_RECORDS SUPPLIED_
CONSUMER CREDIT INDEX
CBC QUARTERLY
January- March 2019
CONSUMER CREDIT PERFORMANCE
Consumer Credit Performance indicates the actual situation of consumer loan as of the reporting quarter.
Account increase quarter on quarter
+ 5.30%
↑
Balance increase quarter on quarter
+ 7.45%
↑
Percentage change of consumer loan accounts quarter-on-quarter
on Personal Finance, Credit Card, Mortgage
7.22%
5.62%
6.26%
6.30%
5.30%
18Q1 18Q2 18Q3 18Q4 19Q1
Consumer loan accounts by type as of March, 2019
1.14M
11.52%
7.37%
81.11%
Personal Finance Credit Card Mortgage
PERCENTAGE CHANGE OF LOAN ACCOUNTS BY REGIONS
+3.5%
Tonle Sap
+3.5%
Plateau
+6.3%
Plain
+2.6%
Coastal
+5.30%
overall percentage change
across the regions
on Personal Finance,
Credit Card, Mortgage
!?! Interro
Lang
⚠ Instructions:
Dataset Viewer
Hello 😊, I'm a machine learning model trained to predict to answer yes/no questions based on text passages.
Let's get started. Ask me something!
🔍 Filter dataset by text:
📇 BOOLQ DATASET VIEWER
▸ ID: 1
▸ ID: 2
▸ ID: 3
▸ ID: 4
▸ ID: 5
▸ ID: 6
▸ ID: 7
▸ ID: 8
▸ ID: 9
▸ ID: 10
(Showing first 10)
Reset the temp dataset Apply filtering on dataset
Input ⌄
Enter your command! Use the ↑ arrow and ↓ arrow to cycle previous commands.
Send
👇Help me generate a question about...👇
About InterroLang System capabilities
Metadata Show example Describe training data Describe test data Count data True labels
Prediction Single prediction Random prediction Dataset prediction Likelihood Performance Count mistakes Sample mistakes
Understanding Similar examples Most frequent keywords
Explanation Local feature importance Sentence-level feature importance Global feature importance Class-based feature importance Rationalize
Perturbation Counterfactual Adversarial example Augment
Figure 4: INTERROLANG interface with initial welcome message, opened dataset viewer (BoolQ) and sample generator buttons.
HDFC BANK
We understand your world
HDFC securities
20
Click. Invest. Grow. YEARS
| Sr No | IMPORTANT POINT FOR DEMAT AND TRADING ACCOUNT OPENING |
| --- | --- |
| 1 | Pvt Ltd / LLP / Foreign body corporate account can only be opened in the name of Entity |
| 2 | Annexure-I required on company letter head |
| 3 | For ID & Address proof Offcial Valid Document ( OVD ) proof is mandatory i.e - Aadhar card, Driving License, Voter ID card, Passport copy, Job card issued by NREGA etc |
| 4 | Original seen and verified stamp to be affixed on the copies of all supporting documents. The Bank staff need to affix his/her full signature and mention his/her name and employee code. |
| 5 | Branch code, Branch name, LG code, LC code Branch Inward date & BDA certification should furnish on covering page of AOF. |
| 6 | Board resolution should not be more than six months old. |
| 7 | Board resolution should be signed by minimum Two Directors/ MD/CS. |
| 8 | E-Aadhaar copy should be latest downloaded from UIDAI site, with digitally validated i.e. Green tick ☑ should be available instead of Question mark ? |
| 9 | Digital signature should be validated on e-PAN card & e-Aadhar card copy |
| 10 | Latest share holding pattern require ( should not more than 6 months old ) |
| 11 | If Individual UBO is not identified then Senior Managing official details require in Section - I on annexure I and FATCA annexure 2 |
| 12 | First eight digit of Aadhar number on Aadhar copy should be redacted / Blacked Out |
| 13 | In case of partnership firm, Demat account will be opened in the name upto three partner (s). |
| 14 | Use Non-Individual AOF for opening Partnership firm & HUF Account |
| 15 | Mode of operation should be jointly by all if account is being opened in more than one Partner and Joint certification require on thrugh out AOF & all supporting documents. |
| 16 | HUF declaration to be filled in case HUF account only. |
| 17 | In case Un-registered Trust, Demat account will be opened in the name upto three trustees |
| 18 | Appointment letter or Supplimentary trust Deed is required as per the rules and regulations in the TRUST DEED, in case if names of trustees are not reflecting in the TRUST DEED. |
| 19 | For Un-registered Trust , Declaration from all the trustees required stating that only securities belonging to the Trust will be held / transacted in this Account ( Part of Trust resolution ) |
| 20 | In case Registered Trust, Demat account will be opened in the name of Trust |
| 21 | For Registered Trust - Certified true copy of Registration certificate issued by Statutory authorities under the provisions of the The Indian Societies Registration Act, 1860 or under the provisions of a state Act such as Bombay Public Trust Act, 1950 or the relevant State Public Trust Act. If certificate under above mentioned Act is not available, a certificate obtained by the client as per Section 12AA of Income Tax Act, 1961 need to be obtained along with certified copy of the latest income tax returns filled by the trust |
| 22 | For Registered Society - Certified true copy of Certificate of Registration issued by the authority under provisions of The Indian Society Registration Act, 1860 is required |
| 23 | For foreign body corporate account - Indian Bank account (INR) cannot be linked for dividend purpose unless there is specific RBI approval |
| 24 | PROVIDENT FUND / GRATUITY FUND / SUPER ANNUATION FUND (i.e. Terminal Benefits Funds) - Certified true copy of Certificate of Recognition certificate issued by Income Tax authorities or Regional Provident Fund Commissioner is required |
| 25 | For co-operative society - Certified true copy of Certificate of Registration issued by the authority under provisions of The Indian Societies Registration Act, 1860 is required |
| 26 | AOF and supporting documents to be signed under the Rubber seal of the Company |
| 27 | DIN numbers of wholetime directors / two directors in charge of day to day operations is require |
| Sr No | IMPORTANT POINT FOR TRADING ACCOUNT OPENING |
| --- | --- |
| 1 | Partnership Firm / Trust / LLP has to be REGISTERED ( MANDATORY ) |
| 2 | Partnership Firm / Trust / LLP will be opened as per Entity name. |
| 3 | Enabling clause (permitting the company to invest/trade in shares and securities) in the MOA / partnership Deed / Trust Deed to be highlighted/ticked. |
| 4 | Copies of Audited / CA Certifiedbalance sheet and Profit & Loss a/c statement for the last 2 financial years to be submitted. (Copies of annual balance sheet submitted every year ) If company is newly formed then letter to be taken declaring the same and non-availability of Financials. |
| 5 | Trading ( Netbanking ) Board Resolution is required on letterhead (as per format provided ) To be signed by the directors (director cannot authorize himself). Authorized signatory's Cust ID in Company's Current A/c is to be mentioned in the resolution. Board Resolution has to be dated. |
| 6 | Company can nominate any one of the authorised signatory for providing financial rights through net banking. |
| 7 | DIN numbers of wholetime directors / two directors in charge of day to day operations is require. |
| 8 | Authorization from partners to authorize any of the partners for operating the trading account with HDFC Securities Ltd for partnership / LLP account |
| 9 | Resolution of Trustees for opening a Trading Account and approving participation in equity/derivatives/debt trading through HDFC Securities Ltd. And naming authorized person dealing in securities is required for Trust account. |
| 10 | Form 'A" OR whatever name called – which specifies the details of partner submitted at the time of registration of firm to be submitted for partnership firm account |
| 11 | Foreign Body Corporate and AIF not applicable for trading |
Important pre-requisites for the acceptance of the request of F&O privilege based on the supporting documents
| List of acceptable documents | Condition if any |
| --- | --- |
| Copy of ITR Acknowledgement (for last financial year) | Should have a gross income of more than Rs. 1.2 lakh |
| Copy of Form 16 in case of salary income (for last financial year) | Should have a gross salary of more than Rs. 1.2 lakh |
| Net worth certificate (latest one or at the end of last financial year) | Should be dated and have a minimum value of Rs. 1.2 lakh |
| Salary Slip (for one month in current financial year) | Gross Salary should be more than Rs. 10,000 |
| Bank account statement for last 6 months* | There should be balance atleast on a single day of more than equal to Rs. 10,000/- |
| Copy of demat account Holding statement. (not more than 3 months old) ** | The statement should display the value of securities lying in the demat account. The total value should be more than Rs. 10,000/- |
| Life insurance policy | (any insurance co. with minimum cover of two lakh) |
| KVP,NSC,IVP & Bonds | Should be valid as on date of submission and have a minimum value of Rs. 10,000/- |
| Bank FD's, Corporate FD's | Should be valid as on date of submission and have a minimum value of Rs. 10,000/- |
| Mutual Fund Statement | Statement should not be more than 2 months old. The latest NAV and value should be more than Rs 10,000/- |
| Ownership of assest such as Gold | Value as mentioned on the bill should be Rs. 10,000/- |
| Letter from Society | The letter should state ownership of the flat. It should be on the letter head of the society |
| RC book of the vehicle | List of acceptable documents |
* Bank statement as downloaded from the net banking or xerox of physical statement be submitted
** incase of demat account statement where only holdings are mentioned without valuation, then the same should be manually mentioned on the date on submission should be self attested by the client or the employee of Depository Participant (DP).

_DESCRIPTION OF THE TASK_
From the start of the data to the line that holds "Personal Finance Credit Card Mortgage", retype each line exactly, with both ends included.

_SOLUTION TO THIS EXERCISE_
CONSUMER CREDIT INDEX
CBC QUARTERLY
January- March 2019
CONSUMER CREDIT PERFORMANCE
Consumer Credit Performance indicates the actual situation of consumer loan as of the reporting quarter.
Account increase quarter on quarter
+ 5.30%
↑
Balance increase quarter on quarter
+ 7.45%
↑
Percentage change of consumer loan accounts quarter-on-quarter
on Personal Finance, Credit Card, Mortgage
7.22%
5.62%
6.26%
6.30%
5.30%
18Q1 18Q2 18Q3 18Q4 19Q1
Consumer loan accounts by type as of March, 2019
1.14M
11.52%
7.37%
81.11%
Personal Finance Credit Card Mortgage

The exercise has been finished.